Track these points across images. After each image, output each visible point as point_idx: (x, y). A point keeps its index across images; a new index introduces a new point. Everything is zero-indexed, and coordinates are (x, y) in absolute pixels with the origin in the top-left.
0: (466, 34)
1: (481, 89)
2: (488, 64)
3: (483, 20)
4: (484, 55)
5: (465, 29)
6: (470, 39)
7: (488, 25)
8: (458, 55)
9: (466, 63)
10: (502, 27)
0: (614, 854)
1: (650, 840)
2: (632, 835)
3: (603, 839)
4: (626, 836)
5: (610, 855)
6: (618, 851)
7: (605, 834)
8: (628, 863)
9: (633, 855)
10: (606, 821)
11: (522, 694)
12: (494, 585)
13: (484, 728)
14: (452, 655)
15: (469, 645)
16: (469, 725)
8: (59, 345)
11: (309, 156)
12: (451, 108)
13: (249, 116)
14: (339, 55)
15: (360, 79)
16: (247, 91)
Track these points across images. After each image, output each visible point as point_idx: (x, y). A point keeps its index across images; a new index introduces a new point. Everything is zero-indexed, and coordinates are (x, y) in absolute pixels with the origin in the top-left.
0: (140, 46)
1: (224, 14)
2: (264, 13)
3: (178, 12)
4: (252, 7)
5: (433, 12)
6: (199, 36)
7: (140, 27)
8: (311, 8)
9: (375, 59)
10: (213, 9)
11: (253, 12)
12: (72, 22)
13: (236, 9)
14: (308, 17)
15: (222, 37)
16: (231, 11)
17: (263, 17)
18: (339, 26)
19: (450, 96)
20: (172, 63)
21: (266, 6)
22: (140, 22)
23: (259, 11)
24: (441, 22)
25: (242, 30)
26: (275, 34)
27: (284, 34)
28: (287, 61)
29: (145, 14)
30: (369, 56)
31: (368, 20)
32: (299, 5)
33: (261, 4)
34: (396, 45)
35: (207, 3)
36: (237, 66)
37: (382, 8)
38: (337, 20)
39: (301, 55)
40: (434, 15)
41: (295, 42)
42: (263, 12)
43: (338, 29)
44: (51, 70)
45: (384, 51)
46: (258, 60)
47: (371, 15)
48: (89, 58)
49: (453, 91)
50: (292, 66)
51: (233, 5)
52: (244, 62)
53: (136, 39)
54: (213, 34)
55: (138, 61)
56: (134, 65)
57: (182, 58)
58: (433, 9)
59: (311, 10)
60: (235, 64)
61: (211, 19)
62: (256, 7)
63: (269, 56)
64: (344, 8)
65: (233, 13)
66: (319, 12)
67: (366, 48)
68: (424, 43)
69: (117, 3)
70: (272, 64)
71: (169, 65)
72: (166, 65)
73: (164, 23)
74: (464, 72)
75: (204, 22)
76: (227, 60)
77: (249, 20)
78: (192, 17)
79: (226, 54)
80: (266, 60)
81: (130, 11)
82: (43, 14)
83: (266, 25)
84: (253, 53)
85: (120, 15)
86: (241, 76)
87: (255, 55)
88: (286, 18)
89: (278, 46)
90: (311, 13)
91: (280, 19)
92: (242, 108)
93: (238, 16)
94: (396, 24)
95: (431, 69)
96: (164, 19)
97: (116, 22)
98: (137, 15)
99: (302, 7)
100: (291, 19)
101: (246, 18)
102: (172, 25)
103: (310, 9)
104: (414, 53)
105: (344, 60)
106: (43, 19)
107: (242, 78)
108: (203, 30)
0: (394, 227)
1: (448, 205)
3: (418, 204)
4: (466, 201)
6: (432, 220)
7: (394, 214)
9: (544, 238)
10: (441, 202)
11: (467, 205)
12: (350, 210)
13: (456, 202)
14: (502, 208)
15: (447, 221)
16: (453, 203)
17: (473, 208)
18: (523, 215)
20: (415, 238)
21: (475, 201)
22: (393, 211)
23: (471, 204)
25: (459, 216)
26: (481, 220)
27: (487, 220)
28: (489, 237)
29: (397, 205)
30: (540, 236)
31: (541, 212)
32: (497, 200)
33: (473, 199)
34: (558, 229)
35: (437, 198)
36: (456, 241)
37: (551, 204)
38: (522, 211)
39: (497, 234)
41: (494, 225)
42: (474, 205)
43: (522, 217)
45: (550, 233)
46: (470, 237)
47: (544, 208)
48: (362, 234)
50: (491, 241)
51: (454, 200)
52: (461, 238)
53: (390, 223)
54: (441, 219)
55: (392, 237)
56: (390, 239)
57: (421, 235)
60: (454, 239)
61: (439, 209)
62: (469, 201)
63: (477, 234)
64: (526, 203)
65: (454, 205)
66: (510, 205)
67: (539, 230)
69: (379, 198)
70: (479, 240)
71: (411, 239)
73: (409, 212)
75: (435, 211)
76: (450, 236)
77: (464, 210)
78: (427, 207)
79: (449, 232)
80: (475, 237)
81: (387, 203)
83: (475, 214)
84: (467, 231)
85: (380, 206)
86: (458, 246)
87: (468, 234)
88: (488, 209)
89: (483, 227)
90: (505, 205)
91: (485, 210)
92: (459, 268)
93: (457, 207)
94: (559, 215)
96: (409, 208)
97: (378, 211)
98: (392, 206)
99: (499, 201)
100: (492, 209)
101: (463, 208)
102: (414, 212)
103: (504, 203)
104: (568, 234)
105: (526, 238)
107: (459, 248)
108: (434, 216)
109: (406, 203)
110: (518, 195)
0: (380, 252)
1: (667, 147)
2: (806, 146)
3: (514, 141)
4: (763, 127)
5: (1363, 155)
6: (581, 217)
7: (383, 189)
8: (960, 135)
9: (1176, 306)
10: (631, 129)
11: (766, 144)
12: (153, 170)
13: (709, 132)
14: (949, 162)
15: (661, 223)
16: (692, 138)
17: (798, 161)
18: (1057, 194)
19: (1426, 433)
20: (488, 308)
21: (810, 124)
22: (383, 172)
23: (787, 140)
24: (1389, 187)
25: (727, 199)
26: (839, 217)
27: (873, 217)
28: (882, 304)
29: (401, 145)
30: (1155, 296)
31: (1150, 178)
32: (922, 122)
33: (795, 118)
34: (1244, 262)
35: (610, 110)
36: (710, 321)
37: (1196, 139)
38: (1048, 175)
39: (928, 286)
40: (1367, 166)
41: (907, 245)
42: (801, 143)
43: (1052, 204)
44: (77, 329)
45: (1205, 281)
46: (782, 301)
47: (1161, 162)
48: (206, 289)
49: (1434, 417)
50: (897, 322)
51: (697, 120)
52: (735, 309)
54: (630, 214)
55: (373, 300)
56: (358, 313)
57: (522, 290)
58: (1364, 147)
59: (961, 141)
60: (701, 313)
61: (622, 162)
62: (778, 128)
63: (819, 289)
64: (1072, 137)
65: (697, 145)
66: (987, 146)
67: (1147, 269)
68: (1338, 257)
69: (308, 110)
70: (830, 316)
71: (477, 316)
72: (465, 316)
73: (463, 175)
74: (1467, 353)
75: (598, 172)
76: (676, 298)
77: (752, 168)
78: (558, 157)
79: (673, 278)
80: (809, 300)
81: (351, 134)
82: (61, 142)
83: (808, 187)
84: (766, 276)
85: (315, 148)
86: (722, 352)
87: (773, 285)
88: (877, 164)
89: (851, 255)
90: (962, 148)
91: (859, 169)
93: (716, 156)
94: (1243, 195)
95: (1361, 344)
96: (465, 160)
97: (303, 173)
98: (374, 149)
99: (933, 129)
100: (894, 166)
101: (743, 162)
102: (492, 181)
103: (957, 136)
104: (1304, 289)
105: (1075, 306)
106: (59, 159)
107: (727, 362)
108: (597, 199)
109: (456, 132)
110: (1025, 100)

_ _ _

## What is expected:
Extract every line of the entries above verbatim, keeping them in their original order.

## Result for this task:
Track these points across images. After each image, output each visible point as point_idx: (x, y). A point keeps its index across images; a new index introduces a new point. Everything is zero-indexed, and coordinates are (x, y) in absolute pixels with the origin in the top-left.
0: (466, 34)
1: (481, 89)
2: (488, 64)
3: (483, 20)
4: (484, 55)
5: (465, 29)
6: (470, 39)
7: (488, 25)
8: (458, 55)
9: (466, 63)
10: (502, 27)
0: (614, 854)
1: (650, 840)
2: (632, 835)
3: (603, 839)
4: (626, 836)
5: (610, 855)
6: (618, 851)
7: (605, 834)
8: (628, 863)
9: (633, 855)
10: (606, 821)
11: (522, 694)
12: (494, 585)
13: (484, 728)
14: (452, 655)
15: (469, 645)
16: (469, 725)
8: (59, 345)
11: (309, 156)
12: (451, 108)
13: (249, 116)
14: (339, 55)
15: (360, 79)
16: (247, 91)
Track these points across images. After each image, output each visible point as point_idx: (x, y). A point keeps its index across images; a new index introduces a new point. Everything is zero-indexed, and coordinates are (x, y) in absolute pixels with the origin in the top-left.
0: (140, 46)
1: (224, 14)
2: (264, 13)
3: (178, 12)
4: (252, 7)
5: (433, 12)
6: (199, 36)
7: (140, 27)
8: (311, 8)
9: (375, 59)
10: (213, 9)
11: (253, 12)
12: (72, 22)
13: (236, 9)
14: (308, 17)
15: (222, 37)
16: (231, 11)
17: (263, 17)
18: (339, 26)
19: (450, 96)
20: (172, 63)
21: (266, 6)
22: (140, 22)
23: (259, 11)
24: (441, 22)
25: (242, 30)
26: (275, 34)
27: (284, 34)
28: (287, 61)
29: (145, 14)
30: (369, 56)
31: (368, 20)
32: (299, 5)
33: (261, 4)
34: (396, 45)
35: (207, 3)
36: (237, 66)
37: (382, 8)
38: (337, 20)
39: (301, 55)
40: (434, 15)
41: (295, 42)
42: (263, 12)
43: (338, 29)
44: (51, 70)
45: (384, 51)
46: (258, 60)
47: (371, 15)
48: (89, 58)
49: (453, 91)
50: (292, 66)
51: (233, 5)
52: (244, 62)
53: (136, 39)
54: (213, 34)
55: (138, 61)
56: (134, 65)
57: (182, 58)
58: (433, 9)
59: (311, 10)
60: (235, 64)
61: (211, 19)
62: (256, 7)
63: (269, 56)
64: (344, 8)
65: (233, 13)
66: (319, 12)
67: (366, 48)
68: (424, 43)
69: (117, 3)
70: (272, 64)
71: (169, 65)
72: (166, 65)
73: (164, 23)
74: (464, 72)
75: (204, 22)
76: (227, 60)
77: (249, 20)
78: (192, 17)
79: (226, 54)
80: (266, 60)
81: (130, 11)
82: (43, 14)
83: (266, 25)
84: (253, 53)
85: (120, 15)
86: (241, 76)
87: (255, 55)
88: (286, 18)
89: (278, 46)
90: (311, 13)
91: (280, 19)
92: (242, 108)
93: (238, 16)
94: (396, 24)
95: (431, 69)
96: (164, 19)
97: (116, 22)
98: (137, 15)
99: (302, 7)
100: (291, 19)
101: (246, 18)
102: (172, 25)
103: (310, 9)
104: (414, 53)
105: (344, 60)
106: (43, 19)
107: (242, 78)
108: (203, 30)
0: (394, 227)
1: (448, 205)
3: (418, 204)
4: (466, 201)
6: (432, 220)
7: (394, 214)
9: (544, 238)
10: (441, 202)
11: (467, 205)
12: (350, 210)
13: (456, 202)
14: (502, 208)
15: (447, 221)
16: (453, 203)
17: (473, 208)
18: (523, 215)
20: (415, 238)
21: (475, 201)
22: (393, 211)
23: (471, 204)
25: (459, 216)
26: (481, 220)
27: (487, 220)
28: (489, 237)
29: (397, 205)
30: (540, 236)
31: (541, 212)
32: (497, 200)
33: (473, 199)
34: (558, 229)
35: (437, 198)
36: (456, 241)
37: (551, 204)
38: (522, 211)
39: (497, 234)
41: (494, 225)
42: (474, 205)
43: (522, 217)
45: (550, 233)
46: (470, 237)
47: (544, 208)
48: (362, 234)
50: (491, 241)
51: (454, 200)
52: (461, 238)
53: (390, 223)
54: (441, 219)
55: (392, 237)
56: (390, 239)
57: (421, 235)
60: (454, 239)
61: (439, 209)
62: (469, 201)
63: (477, 234)
64: (526, 203)
65: (454, 205)
66: (510, 205)
67: (539, 230)
69: (379, 198)
70: (479, 240)
71: (411, 239)
73: (409, 212)
75: (435, 211)
76: (450, 236)
77: (464, 210)
78: (427, 207)
79: (449, 232)
80: (475, 237)
81: (387, 203)
83: (475, 214)
84: (467, 231)
85: (380, 206)
86: (458, 246)
87: (468, 234)
88: (488, 209)
89: (483, 227)
90: (505, 205)
91: (485, 210)
92: (459, 268)
93: (457, 207)
94: (559, 215)
96: (409, 208)
97: (378, 211)
98: (392, 206)
99: (499, 201)
100: (492, 209)
101: (463, 208)
102: (414, 212)
103: (504, 203)
104: (568, 234)
105: (526, 238)
107: (459, 248)
108: (434, 216)
109: (406, 203)
110: (518, 195)
0: (380, 252)
1: (667, 147)
2: (806, 146)
3: (514, 141)
4: (763, 127)
5: (1363, 155)
6: (581, 217)
7: (383, 189)
8: (960, 135)
9: (1176, 306)
10: (631, 129)
11: (766, 144)
12: (153, 170)
13: (709, 132)
14: (949, 162)
15: (661, 223)
16: (692, 138)
17: (798, 161)
18: (1057, 194)
19: (1426, 433)
20: (488, 308)
21: (810, 124)
22: (383, 172)
23: (787, 140)
24: (1389, 187)
25: (727, 199)
26: (839, 217)
27: (873, 217)
28: (882, 304)
29: (401, 145)
30: (1155, 296)
31: (1150, 178)
32: (922, 122)
33: (795, 118)
34: (1244, 262)
35: (610, 110)
36: (710, 321)
37: (1196, 139)
38: (1048, 175)
39: (928, 286)
40: (1367, 166)
41: (907, 245)
42: (801, 143)
43: (1052, 204)
44: (77, 329)
45: (1205, 281)
46: (782, 301)
47: (1161, 162)
48: (206, 289)
49: (1434, 417)
50: (897, 322)
51: (697, 120)
52: (735, 309)
54: (630, 214)
55: (373, 300)
56: (358, 313)
57: (522, 290)
58: (1364, 147)
59: (961, 141)
60: (701, 313)
61: (622, 162)
62: (778, 128)
63: (819, 289)
64: (1072, 137)
65: (697, 145)
66: (987, 146)
67: (1147, 269)
68: (1338, 257)
69: (308, 110)
70: (830, 316)
71: (477, 316)
72: (465, 316)
73: (463, 175)
74: (1467, 353)
75: (598, 172)
76: (676, 298)
77: (752, 168)
78: (558, 157)
79: (673, 278)
80: (809, 300)
81: (351, 134)
82: (61, 142)
83: (808, 187)
84: (766, 276)
85: (315, 148)
86: (722, 352)
87: (773, 285)
88: (877, 164)
89: (851, 255)
90: (962, 148)
91: (859, 169)
93: (716, 156)
94: (1243, 195)
95: (1361, 344)
96: (465, 160)
97: (303, 173)
98: (374, 149)
99: (933, 129)
100: (894, 166)
101: (743, 162)
102: (492, 181)
103: (957, 136)
104: (1304, 289)
105: (1075, 306)
106: (59, 159)
107: (727, 362)
108: (597, 199)
109: (456, 132)
110: (1025, 100)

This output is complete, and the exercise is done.